Hunter Baker's thoughts on Dashiell Hammett, posted earlier today, are interesting and well expressed. Hammett's Continental Op is an excellent character that brought something fairly new to the genre, a realistic sense of the largely mundane and tawdry nature of the private-investigation racket. (But we should not pretend that even this was entirely original—right after the Sherlock Holmes stories became popular, British author Arthur Morrison explored this mundaneness of detection in his excellent Martin Hewitt stories, as did other authors of the prewar period.) The Op stories are largely believable and have a strong narrative drive. In addition, the characters of Sam Spade and Nick and Nora Charles are highly distinctive and memorable. The latter two are quite likeable, as well. The Thin Man is in fact my favorite among Hammett's books.
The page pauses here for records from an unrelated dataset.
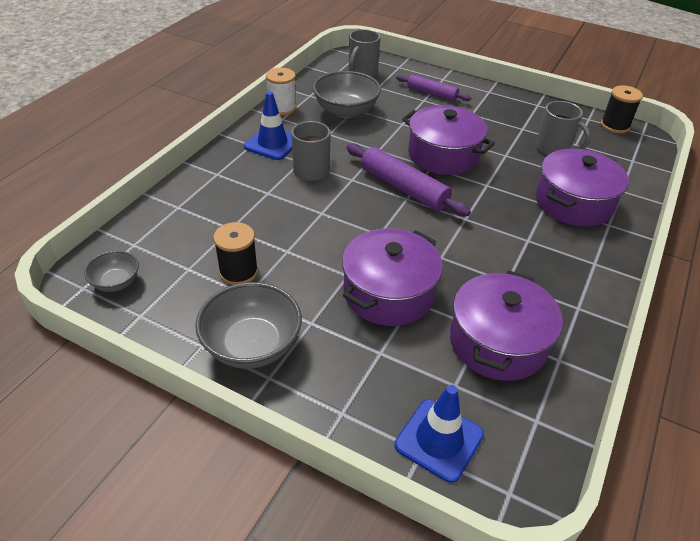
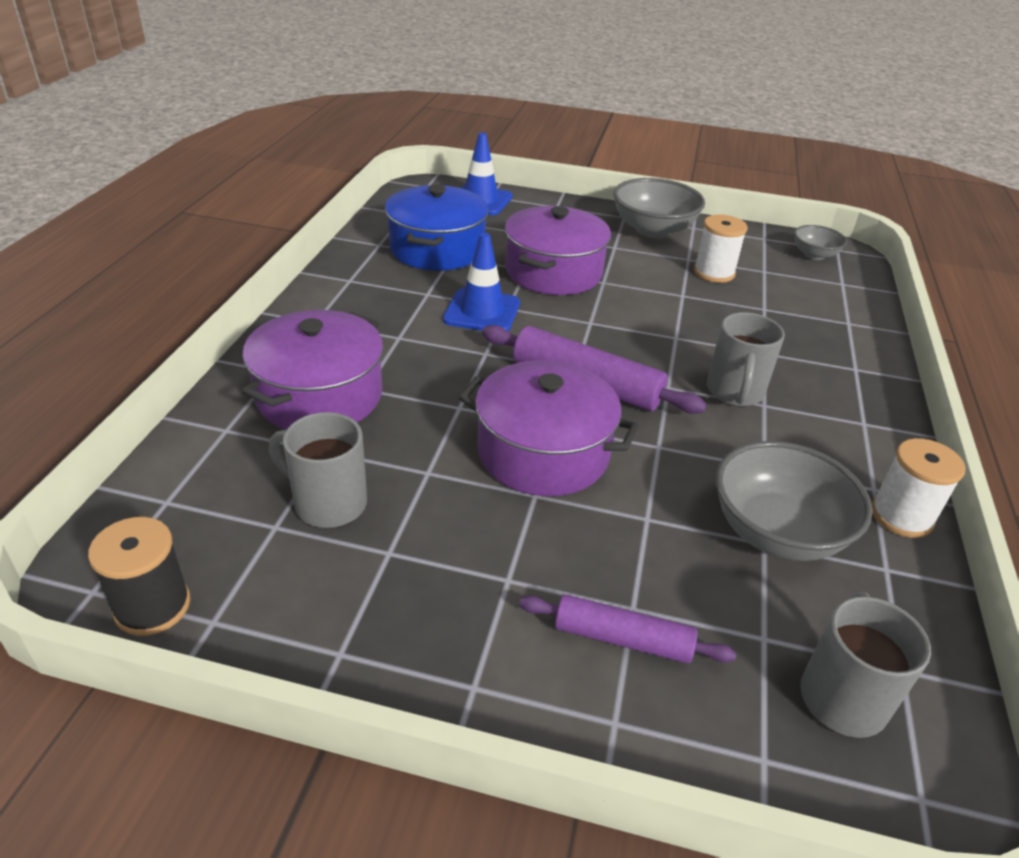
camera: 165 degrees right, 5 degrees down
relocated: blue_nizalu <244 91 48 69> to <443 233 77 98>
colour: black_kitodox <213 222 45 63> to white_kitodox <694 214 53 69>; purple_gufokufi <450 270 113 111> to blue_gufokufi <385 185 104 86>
The Maltese Falcon is his best, in my view. It is a powerful story driven by the difficult moral choices the protagonist, Sam Spade, has to make as he pursues his partner's killer. Spade himself is far from perfect (though by no means a monster), which makes the twists and turns of his quest more interesting, as the reader is continually invited to guess at his true motives. In this way, the book is as much of a game between author and reader as are the most artificial of puzzle mysteries. Nonetheless, the events of the book always seem real, and Hammett's greatest authorial asset may well be his ability to convince the reader that his highly melodramatic romances are in fact entirely plausible and true to life. They are, of course, nothing of the sort, and that is what engages our imagination so strongly. They are romances we can believe—the most enticing romances of all.
On the deficit side, however, I find it rather annoying when people claim that Hammett originated the hardboiled genre. That honor belongs to Carrol John Daly, whose "Three Gun Terry" appeared in Black Mask on May 15, 1923, five months before the same magazine published Hammett's first Op story. Hammett has been more widely acknowledged as an influence on the many writers who followed in the hardboiled style, but Daly deserves credit for getting there first, and what is more, I think he deserves more credit as an influence that most critics have been willing to allot to him. Daly came up with an essential element of the hardboiled detective tale, which is the translation of the Western story into modern, urban situations. It was an ingenious idea, and it is surely the real foundation of the hardboiled form. In addition, Daly brought in the emphasis on political corruption as a major theme right from the start, another important element of the form.
Hammett, however, was a much more convincing storyteller. Daly's tales are frankly fantastic and just good, crazy fun. As greatly entertaining as they are (and they really are a treat), they do not involve the kinds of moral dilemmas Hammett's stories did. Race Williams, Satan Hall, Vee Brown, and Daly's other detectives are right, and whatever they do is therefore right. They have no doubts about that, and neither does the author, and neither does the reader. And that can be fun, and even sometimes rather inspiring.
It can never be very intellectually or morally insightful, however. That was the essential element Hammett added to the genre, and it is what makes his tales occasionally reach levels of real drama and insight.
2 comments:
Just to be clear, I didn't say Hammett invented hard-boiled. I said he brought lean writing to crime fiction!
Oh, you're quite right, Hunter. I was not referring to something you said but instead to a point that has been made by numerous others.